Что сделать —
(1) Повторите дословно всё, что стоит в тексте о ранних произведениях Достоевского, начиная со слов «Давая своим произведениям» и вплоть до слов «горизонтали в вертикаль.».
(2) Подхватите текст о ранних произведениях Достоевского и продолжите его сразу после последнего предложения.

Другая» любовь в ранних произведениях Достоевского





Давая своим произведениям жанровые обозначения, Достоевский, безусловно, следует тому смыслу слова, который несет оно само, а не тому, который навязывается слову в попытках литературных критиков дать определение жанра. Именно в силу этого его ранние произведения, названные им романами, столь часто претерпевали жанровые переименования. Оставляя в стороне сам характер переименования, который чрезвычайно интересен как всякое закономерное искажение и мог бы послужить темой отдельного исследования, сосредоточимся на тех особенностях произведений писателя, которые, оставляя роман романом, который у них, все же определенным образом преобразуют сам характер этого романного отношения, подготовляя тот радикальный поворот, который, не изменив уже характера романного отношения, изменит его качество, развернет это отношение из горизонтали в вертикаль.

Сохранённые записи —

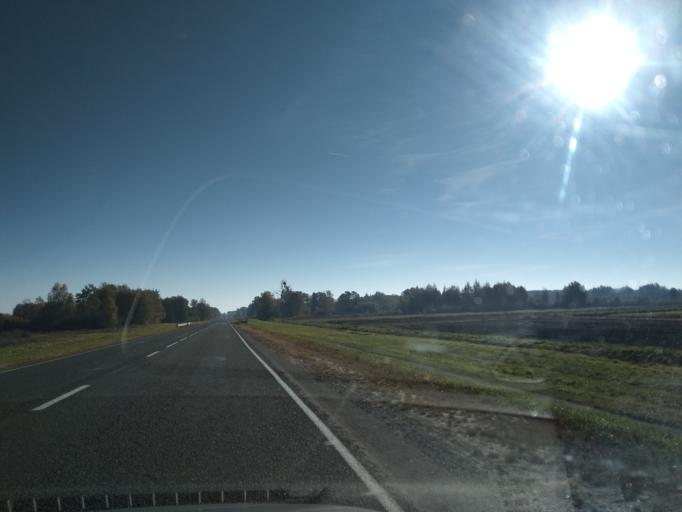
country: BY
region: Brest
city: Malaryta
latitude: 51.8323
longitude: 24.2698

Ожидаемые результаты —
(1)
Давая своим произведениям жанровые обозначения, Достоевский, безусловно, следует тому смыслу слова, который несет оно само, а не тому, который навязывается слову в попытках литературных критиков дать определение жанра. Именно в силу этого его ранние произведения, названные им романами, столь часто претерпевали жанровые переименования. Оставляя в стороне сам характер переименования, который чрезвычайно интересен как всякое закономерное искажение и мог бы послужить темой отдельного исследования, сосредоточимся на тех особенностях произведений писателя, которые, оставляя роман романом, который у них, все же определенным образом преобразуют сам характер этого романного отношения, подготовляя тот радикальный поворот, который, не изменив уже характера романного отношения, изменит его качество, развернет это отношение из горизонтали в вертикаль.

(2)
Если прочитать подряд произведения Достоевского, написанные до конца 1849 года, в глаза бросается одна странность в построении сюжета, присущая почти всем им: везде присутствует любовная интрига, но это какая-то странная любовная интрига. Вглядевшись, замечаешь, что традиционная любовная интрига также присутствует, но занимает скорее периферию повествования, оттеняя те странные отношения героев, которые и становятся собственно предметом изображения Достоевского.

Наиболее характерна, пожалуй, ситуация «Двойника», где любовный сюжет, героиней которого является Клара Олсуфьевна, – лишь фальшивка, а истинная любовная драма разворачивается между Голядкиным-старшим и Голядкиным-младшим, то есть – внутри одного персонажа, способного любить лишь себя самого и за это обреченного испытать все страдания отвергнутой и обманутой любви – к себе самому.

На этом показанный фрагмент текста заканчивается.